_Extracted data entries_
=====
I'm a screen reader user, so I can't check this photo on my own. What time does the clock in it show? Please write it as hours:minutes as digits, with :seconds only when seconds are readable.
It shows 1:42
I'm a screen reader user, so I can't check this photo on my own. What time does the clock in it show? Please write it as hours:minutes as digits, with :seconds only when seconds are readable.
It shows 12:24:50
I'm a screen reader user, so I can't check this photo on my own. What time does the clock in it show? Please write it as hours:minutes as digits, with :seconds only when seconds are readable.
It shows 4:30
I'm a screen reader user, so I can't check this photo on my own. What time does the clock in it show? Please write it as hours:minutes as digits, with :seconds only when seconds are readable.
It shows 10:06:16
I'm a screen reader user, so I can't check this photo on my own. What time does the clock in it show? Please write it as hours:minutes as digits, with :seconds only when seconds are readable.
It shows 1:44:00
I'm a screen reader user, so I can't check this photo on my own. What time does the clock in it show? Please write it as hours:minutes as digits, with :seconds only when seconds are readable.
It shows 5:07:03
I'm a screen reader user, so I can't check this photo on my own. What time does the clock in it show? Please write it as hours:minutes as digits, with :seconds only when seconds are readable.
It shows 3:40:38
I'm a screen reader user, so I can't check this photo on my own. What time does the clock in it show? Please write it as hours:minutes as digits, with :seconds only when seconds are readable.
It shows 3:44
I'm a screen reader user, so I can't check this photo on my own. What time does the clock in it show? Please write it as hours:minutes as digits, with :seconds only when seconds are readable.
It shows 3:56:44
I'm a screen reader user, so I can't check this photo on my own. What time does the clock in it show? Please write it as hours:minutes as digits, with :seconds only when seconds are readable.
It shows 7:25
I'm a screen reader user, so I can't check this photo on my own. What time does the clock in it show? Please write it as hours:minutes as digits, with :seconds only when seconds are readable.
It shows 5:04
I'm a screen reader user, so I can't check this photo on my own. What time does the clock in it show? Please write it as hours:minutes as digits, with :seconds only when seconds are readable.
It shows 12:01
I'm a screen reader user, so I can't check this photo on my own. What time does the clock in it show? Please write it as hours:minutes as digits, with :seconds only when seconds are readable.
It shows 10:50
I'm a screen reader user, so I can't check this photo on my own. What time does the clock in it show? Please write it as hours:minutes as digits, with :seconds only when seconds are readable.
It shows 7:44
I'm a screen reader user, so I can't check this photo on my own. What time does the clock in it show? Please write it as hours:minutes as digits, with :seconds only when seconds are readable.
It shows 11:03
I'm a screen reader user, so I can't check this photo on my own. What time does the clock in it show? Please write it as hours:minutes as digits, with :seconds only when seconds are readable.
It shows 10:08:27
=====
Return word for word the lines from the start of the items through the line containing "It shows 1:42", including that line.

I'm a screen reader user, so I can't check this photo on my own. What time does the clock in it show? Please write it as hours:minutes as digits, with :seconds only when seconds are readable.
It shows 1:42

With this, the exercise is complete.